Exploring tkinter and its themed widget set, tkinter.ttk, will take you some time. There's much to learn and play with. Another interesting module to explore, when you'll be familiar with this technology, is tkinter.tix.

The tkinter.tix (Tk Interface Extension) module provides an additional very rich set of widgets. The need for them stems from the fact that the widgets in the standard Tk library are far from complete.

The tkinter.tix library allows us to solve this problem by providing widgets like HList, ComboBox, Control (or SpinBox), and various scrollable widgets. Altogether, there are more than 40 widgets. They allow you to introduce different interaction techniques and paradigms into your applications, thus improving their quality and usability.

The turtle module is an extended reimplementation of the eponymous module from the Python standard distribution up to version Python 2.5. It's a very popular way to introduce children to programming.

It's based on the idea of an imaginary turtle starting at (0, 0) in the Cartesian plane. You can programmatically command the turtle to move forward and backwards, rotate, and so on. and by combining together all the possible moves, all sorts of intricate shapes and images can be drawn.

It's definitely worth checking out, if only to see something different.

After you have explored the vastness of the tkinter realm, I'd suggest you to explore other GUI libraries: wxPython, PyQt, and PyGTK. You may find out one of these works better for you, or it makes easier for you to code the application you need.

I believe that coders can realize their ideas only when they are conscious about what tools they have available. If your toolset is too narrow, your ideas may seem impossible or extremely hard to realize, and they risk remaining exactly what they are, just ideas.
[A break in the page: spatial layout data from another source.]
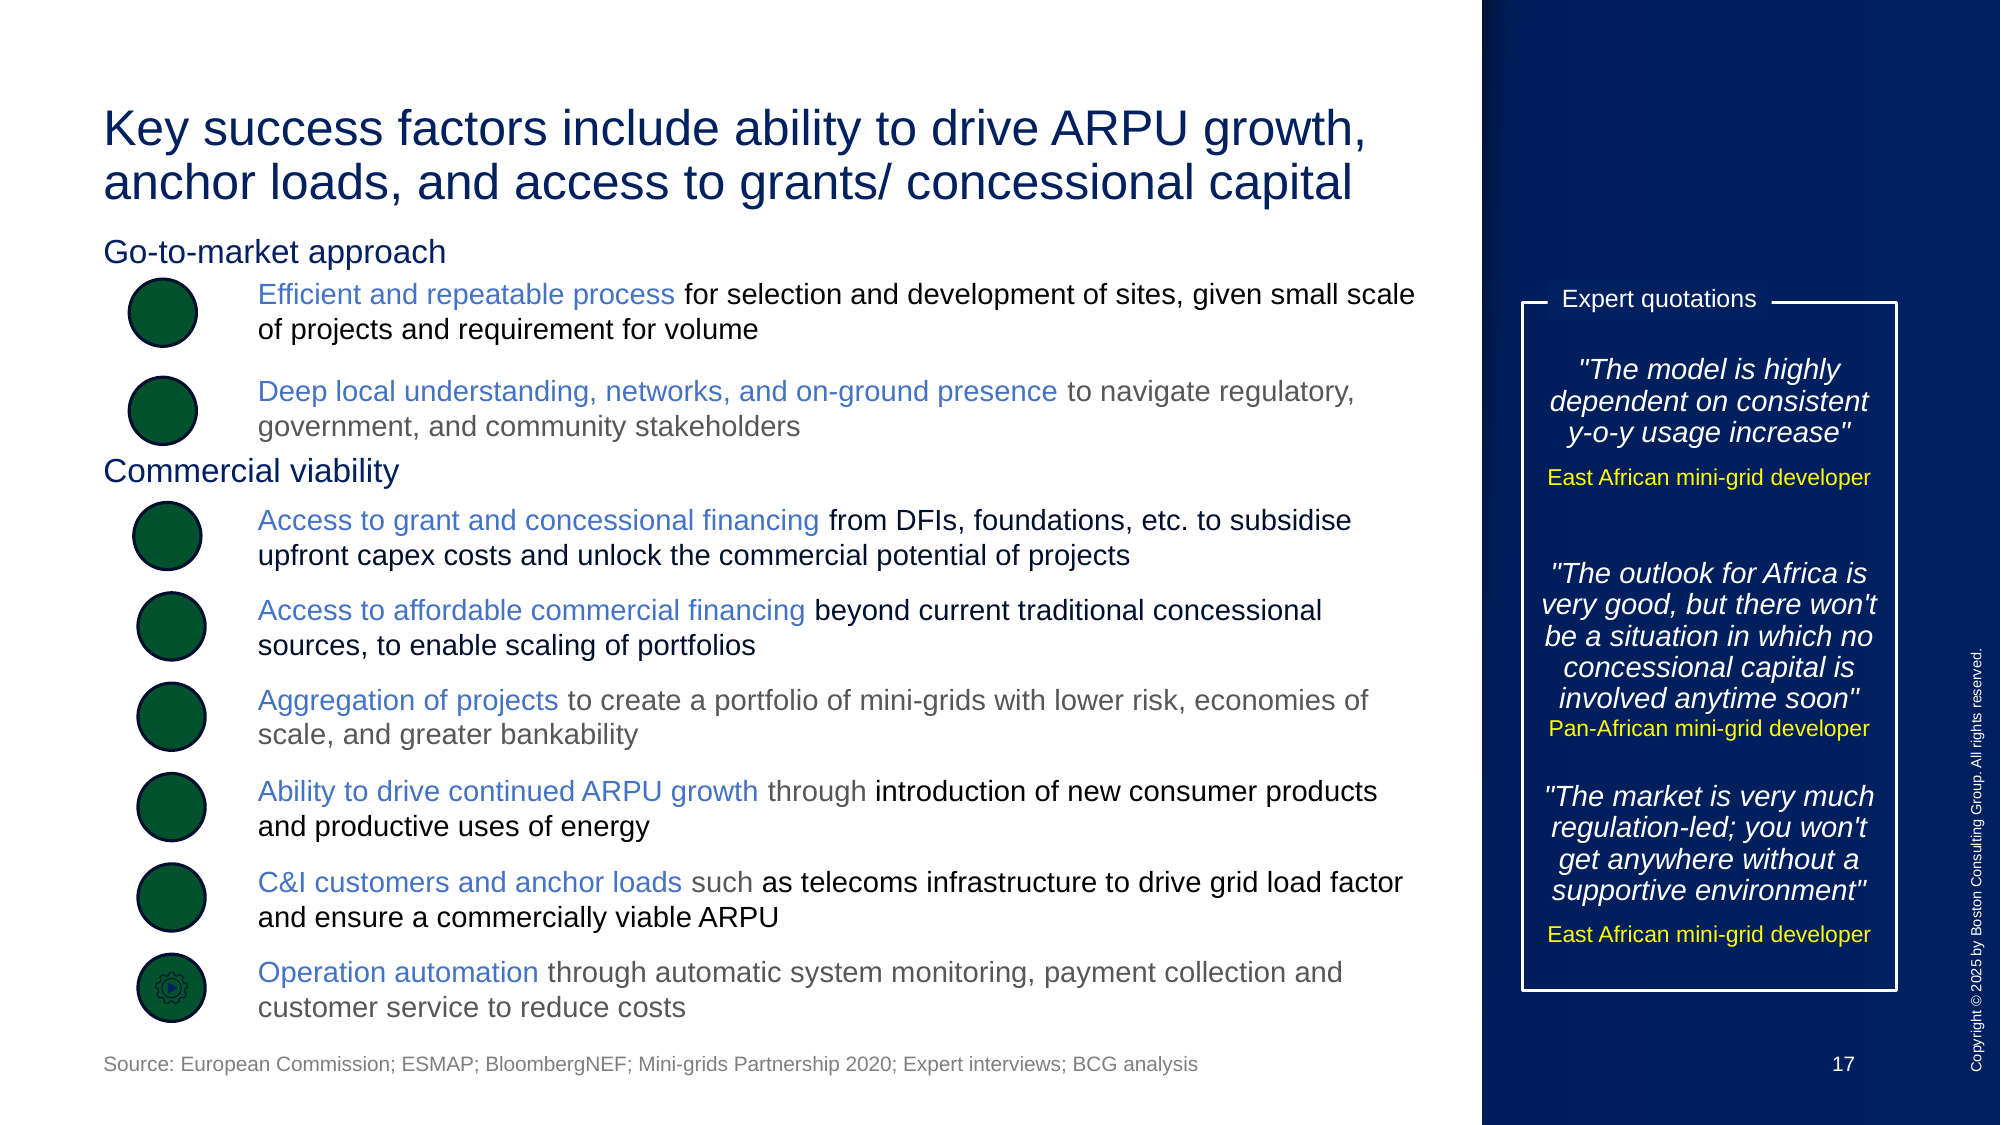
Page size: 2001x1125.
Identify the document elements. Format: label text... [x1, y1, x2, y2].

text_box Ability to drive continued ARPU growth through introduction of new consumer products and productive uses of energy [222, 770, 1433, 844]
text_box Pan-African mini-grid developer [1541, 712, 1878, 746]
text_box Expert quotations [1547, 279, 1772, 320]
text_box Access to grant and concessional financing from DFIs, foundations, etc. to subsidise upfront capex costs and unlock the commercial potential of projects [222, 502, 1433, 572]
text_box "The model is highly dependent on consistent y-o-y usage increase" [1541, 338, 1878, 461]
text_box East African mini-grid developer [1541, 918, 1878, 952]
text_box Efficient and repeatable process for selection and development of sites, given small scale of projects and requirement for volume [222, 284, 1433, 346]
text_box Aggregation of projects to create a portfolio of mini-grids with lower risk, economies of scale, and greater bankability [222, 680, 1433, 752]
text_box Access to affordable commercial financing beyond current traditional concessional sources, to enable scaling of portfolios [222, 590, 1433, 662]
text_box [133, 502, 201, 570]
text_box Operation automation through automatic system monitoring, payment collection and customer service to reduce costs [222, 952, 1433, 1024]
text_box Deep local understanding, networks, and on-ground presence to navigate regulatory, government, and community stakeholders [222, 371, 1433, 441]
text_box [137, 683, 206, 751]
text_box Source: European Commission; ESMAP; BloombergNEF; Mini-grids Partnership 2020; Expert interviews; BCG analysis [103, 1054, 1585, 1076]
text_box "The market is very much regulation-led; you won't get anywhere without a supportive environment" [1541, 781, 1878, 907]
text_box Commercial viability [103, 441, 1433, 502]
text_box [137, 954, 206, 1022]
text_box [129, 377, 197, 441]
text_box [129, 284, 197, 347]
text_box C&I customers and anchor loads such as telecoms infrastructure to drive grid load factor and ensure a commercially viable ARPU [222, 862, 1433, 934]
text_box [137, 773, 206, 841]
text_box [137, 863, 206, 932]
title Key success factors include ability to drive ARPU growth, anchor loads, and access to grants/ concessional capital [103, 102, 1433, 212]
text_box East African mini-grid developer [1541, 461, 1878, 495]
text_box Go-to-market approach [103, 222, 1433, 284]
text_box [137, 592, 206, 661]
text_box "The outlook for Africa is very good, but there won't be a situation in which no concessional capital is involved anytime soon" [1541, 558, 1878, 684]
Of course, the technological spectrum today is humongous, so knowing everything is not possible; therefore, when you are about to learn a new technology or a new subject, my suggestion is to grow your knowledge by exploring breadth first.

Investigate several things not too deeply, and then go deep with the one or the few that looked most promising. This way you'll be able to be productive with at least one tool, and when the tool no longer fits your needs, you'll know where to dig deeper, thanks to your previous exploration.

When designing an interface, there are many different things to bear in mind. One of them, which for me is the most important, is the law or principle of least astonishment. It basically states that if in your design a necessary feature has a high astonishing factor, it may be necessary to redesign your application. To give you one example, when you're used to working with Windows, where the buttons to minimize, maximize and close a window are on the top-right corner, it's quite hard to work on Linux, where they are at the top-left corner. You'll find yourself constantly going to the top-right corner only to discover once more that the buttons are on the other side.

If a certain button has become so important in applications that it's now placed in a precise location by designers, please don't innovate. Just follow the convention. Users will only become frustrated when they have to waste time looking for a button that is not where it's supposed to be.

The disregard for this rule is the reason why I cannot work with products like Jira. It takes me minutes to do simple things that should require seconds.

This topic is beyond the scope of an introductory book like this, but I do want to mention it. In a nutshell, a thread of execution is the smallest sequence of programmed instructions that can be managed independently by a scheduler. The reason we have the perception that modern computers can do many things at the same time is not only due to the fact that they have multiple processors. They also subdivide the work in different threads, which are then worked on in sequence. If their lifecycle is sufficiently short, threads can be worked on in one single go, but typically, what happens is that the OS works on a thread for a little time, then switches to another one, then to another one, then back to the first one, and so on. The order in which they are worked on depends on different factors. The end result is that, because computers are extremely fast in doing this switching, we perceive many things happening at the same time.

If you are coding a GUI application that needs to perform a long running operation when a button is clicked, you will see that your application will probably freeze until the operation has been carried out. In order to avoid this, and maintain the application's responsiveness, you may need to run that time-expensive operation in a different thread so that the OS will be able to dedicate a little bit of time to the GUI every now and then, to keep it responsive.

Threads are an advanced topic, especially in Python. Gain a good grasp of the fundamentals first, and then have fun exploring them!